At least eleven people were killed and 40 wounded on Tuesday when Hamas-run security forces clashed with a powerful local family in Gaza City, according to Palestinian security officials.
The fighting, in which another seven people were wounded, erupted when Hamas police moved to arrest members of the Doghmush clan accused of gunning down a police officer on Monday but family refused to turn over the suspects.
Witnesses said they heard heavy gunfire and the explosions of rocket-propelled grenades in the city’s Sabra neighborhood, a clan stronghold, during several hours of fighting.
Three of those killed were gunmen, officials said. A Hamas source said one was a member of the Army of Islam, a pro-al Qaeda group. A medic said a fourth victim was unarmed.
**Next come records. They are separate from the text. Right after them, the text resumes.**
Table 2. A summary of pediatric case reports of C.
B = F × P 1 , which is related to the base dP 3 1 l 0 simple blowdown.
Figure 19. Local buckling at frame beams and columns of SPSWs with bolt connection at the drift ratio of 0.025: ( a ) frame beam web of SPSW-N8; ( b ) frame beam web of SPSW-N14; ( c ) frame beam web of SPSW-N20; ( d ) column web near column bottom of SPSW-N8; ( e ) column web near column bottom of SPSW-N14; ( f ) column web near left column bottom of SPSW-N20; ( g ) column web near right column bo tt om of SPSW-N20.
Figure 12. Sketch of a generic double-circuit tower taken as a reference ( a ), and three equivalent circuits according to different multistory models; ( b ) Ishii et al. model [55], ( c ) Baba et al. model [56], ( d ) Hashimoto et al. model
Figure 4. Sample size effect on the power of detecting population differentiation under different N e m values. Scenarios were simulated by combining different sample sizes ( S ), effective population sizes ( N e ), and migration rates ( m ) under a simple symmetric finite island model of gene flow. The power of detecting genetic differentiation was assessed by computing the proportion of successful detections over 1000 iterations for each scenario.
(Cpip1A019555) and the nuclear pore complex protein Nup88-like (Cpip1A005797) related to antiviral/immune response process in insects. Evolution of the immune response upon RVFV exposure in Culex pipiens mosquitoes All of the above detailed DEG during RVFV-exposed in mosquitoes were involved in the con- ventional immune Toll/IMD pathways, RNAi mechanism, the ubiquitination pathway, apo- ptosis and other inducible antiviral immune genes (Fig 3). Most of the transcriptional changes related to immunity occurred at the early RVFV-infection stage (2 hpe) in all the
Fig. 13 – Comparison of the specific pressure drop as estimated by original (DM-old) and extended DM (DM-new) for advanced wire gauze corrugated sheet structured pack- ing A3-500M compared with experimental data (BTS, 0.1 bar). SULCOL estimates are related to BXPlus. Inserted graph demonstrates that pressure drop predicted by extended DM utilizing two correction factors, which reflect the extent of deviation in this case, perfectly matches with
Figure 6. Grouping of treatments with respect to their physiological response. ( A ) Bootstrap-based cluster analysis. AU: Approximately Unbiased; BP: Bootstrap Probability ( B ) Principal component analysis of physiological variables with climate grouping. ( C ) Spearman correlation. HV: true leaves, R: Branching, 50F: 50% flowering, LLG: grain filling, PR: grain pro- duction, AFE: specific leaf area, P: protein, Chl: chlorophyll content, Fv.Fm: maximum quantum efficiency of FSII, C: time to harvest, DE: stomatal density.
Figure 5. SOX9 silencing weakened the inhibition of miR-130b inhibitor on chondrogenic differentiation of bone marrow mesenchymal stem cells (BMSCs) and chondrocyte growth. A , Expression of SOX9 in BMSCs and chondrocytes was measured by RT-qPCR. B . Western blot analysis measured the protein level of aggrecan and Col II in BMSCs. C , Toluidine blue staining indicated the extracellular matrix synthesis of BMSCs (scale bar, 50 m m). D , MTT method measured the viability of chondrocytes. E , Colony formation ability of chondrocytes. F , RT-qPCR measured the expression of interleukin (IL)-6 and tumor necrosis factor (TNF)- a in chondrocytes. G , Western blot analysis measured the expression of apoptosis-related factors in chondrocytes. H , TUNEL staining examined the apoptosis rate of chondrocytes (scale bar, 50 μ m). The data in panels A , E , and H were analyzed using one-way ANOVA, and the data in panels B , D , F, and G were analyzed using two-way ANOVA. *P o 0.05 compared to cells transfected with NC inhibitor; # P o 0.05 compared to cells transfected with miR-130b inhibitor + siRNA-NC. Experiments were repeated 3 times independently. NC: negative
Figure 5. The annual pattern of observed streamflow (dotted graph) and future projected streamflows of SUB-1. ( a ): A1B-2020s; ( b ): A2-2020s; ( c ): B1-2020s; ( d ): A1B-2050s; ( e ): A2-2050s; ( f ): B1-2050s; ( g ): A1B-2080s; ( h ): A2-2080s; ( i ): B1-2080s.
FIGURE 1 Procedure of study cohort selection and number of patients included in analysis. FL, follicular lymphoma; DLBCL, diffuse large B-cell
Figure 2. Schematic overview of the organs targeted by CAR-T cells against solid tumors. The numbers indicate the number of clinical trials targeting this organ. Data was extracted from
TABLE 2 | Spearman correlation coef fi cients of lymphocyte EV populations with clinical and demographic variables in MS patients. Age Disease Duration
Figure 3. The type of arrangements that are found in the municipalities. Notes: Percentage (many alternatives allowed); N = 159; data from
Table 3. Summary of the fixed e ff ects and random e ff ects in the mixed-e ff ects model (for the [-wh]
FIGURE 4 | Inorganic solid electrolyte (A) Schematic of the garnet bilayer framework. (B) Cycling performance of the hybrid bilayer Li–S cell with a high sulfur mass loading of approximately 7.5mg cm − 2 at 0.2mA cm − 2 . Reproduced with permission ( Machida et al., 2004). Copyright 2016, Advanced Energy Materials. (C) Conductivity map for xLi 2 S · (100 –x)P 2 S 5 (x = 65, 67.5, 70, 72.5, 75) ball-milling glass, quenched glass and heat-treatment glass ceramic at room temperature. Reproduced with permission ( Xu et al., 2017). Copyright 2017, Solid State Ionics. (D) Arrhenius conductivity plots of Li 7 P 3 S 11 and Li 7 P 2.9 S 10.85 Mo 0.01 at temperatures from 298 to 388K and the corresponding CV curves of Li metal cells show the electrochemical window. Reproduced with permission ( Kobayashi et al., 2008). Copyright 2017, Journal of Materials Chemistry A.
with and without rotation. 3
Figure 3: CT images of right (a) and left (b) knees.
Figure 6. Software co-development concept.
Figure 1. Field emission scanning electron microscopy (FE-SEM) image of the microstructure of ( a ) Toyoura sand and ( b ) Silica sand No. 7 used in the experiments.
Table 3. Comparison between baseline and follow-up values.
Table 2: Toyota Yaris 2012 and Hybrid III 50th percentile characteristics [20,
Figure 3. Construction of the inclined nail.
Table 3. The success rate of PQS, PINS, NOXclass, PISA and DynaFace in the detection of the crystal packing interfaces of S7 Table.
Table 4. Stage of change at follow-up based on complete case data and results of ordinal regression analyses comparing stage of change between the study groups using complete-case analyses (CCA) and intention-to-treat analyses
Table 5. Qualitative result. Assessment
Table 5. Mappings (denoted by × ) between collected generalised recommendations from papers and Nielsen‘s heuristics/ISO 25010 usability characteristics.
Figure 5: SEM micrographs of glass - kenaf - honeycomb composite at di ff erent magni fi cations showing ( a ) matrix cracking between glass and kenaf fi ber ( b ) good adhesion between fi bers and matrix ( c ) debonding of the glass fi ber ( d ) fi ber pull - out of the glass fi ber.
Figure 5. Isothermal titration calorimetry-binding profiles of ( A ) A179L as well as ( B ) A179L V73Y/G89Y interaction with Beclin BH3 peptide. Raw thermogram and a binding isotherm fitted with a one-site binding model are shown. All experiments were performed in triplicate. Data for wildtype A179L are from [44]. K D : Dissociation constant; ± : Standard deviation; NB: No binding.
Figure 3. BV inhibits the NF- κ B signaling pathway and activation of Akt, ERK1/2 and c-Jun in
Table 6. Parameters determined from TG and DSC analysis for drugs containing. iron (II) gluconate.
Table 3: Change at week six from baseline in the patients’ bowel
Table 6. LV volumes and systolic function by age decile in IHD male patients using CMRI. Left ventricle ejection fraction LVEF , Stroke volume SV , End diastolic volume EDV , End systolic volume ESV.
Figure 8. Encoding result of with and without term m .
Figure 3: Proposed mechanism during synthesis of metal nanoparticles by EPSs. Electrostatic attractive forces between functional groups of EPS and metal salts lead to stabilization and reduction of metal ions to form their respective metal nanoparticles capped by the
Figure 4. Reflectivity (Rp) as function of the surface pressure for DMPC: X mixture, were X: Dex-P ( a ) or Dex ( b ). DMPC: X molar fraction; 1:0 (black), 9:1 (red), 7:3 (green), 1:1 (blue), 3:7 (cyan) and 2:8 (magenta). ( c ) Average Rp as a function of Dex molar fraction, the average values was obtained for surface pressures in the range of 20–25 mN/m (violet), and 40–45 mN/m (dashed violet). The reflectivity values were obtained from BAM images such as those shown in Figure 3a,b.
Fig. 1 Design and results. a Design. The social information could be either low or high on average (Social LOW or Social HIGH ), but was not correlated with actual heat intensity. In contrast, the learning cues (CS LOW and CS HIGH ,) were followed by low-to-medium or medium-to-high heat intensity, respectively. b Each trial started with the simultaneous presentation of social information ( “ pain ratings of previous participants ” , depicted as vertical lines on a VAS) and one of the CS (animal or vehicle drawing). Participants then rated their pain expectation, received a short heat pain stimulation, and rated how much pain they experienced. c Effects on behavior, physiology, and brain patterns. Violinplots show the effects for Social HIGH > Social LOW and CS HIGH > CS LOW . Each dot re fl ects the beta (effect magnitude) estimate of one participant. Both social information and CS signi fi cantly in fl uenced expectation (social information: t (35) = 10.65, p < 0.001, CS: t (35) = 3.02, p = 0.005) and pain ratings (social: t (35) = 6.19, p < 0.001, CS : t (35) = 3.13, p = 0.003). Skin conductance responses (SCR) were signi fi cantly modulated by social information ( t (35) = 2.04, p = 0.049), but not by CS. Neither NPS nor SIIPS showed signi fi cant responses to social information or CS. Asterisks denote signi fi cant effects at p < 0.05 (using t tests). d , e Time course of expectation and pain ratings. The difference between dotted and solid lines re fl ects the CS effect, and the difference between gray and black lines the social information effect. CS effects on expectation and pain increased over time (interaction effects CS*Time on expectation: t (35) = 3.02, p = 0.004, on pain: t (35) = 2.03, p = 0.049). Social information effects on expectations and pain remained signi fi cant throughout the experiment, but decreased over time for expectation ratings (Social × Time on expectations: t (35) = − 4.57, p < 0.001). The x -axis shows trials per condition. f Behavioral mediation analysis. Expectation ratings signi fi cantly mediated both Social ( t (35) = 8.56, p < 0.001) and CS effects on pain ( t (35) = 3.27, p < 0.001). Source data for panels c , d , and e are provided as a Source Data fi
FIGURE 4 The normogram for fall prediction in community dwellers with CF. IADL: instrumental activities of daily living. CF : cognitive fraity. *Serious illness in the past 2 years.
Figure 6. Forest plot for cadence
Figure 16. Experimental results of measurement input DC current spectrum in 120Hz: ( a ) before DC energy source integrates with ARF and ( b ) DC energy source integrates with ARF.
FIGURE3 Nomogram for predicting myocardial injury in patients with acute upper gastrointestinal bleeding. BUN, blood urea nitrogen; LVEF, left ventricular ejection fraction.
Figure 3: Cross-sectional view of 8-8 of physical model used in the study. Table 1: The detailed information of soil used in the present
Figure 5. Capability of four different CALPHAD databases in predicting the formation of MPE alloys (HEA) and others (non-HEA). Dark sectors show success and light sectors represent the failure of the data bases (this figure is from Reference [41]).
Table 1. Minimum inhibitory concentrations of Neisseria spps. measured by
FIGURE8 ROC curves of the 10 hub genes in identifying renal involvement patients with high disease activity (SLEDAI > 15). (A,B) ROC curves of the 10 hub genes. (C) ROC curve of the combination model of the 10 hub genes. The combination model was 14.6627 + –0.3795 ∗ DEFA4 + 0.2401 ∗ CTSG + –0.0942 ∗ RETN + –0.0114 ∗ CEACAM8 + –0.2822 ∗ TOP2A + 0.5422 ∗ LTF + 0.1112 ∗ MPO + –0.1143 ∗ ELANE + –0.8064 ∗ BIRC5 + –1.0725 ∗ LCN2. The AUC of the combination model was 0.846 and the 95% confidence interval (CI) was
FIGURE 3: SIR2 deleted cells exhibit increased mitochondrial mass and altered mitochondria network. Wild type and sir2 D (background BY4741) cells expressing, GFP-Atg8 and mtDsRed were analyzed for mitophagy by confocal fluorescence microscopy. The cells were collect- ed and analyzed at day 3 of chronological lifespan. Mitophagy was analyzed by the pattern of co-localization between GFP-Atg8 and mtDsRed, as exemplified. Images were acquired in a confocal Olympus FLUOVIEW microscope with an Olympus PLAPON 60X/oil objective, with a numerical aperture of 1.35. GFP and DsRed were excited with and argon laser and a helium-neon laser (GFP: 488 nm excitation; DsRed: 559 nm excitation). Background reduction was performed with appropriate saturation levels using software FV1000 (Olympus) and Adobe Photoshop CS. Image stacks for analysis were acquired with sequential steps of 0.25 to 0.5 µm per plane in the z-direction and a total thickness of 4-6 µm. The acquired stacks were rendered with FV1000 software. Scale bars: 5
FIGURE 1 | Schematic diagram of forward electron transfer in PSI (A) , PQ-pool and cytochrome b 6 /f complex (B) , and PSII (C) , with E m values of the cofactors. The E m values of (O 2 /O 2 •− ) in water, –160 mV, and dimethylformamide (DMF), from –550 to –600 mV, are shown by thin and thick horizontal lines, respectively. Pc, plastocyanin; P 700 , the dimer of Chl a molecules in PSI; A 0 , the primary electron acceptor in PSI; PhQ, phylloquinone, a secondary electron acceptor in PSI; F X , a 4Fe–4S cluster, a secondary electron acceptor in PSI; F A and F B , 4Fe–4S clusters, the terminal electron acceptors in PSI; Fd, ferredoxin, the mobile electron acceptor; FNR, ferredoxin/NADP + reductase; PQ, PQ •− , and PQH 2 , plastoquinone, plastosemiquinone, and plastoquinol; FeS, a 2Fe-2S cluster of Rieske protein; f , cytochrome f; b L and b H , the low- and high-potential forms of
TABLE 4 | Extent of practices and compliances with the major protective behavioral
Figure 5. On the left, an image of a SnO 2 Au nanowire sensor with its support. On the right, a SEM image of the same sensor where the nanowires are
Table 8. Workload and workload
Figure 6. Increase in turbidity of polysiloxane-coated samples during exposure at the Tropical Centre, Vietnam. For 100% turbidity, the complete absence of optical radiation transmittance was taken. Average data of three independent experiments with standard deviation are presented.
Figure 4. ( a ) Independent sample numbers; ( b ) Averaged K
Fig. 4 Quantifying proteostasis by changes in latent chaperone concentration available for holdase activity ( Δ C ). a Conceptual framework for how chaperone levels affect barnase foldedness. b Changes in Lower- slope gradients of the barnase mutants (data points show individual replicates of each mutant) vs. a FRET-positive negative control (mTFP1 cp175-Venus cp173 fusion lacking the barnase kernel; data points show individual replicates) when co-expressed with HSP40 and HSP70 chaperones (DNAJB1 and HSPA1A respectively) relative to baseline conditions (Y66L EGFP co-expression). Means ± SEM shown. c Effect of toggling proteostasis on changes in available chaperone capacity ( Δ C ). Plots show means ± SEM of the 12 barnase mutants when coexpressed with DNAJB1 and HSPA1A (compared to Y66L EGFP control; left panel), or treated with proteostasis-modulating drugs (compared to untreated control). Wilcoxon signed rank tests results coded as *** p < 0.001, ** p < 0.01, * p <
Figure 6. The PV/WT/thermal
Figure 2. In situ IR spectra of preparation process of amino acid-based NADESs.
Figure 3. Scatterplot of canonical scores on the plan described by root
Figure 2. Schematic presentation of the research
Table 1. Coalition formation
A Hamas policeman was also shot dead in the fighting, an official said.
Several members of the Doghmush clan, one of the most powerful families in the impoverished coastal strip, are suspected of belonging to the Army of Islam, a small shadowy armed group inspired by al-Qaeda.
The Army of Islam was behind the kidnapping of BBC reporter Alan Johnston in 2007 and along with Hamas and another small group claimed responsibility for the capture of Israeli soldier Gilad Shlit in a deadly cross-border raid in 2006.
Since Hamas seized power in Gaza in June 2007 after routing forces loyal to Palestinian president Mahmud Abbas it has had tense relations with the group that have occasionally spilled over into street clashes.
The fighting was the deadliest in the territory since the start of August, when nine people were killed and dozens wounded in a similar battle between Hamas police and the Hellis clan, which is close to Abbas’s Fatah party.
The Hamas-controlled interior ministry said in a statement its security forces resorted to force against "fugitives", including theDoghmosh clan only "after exhausting all peaceful efforts" to arrest suspects.
Police said they seized explosives and weapons during the raid.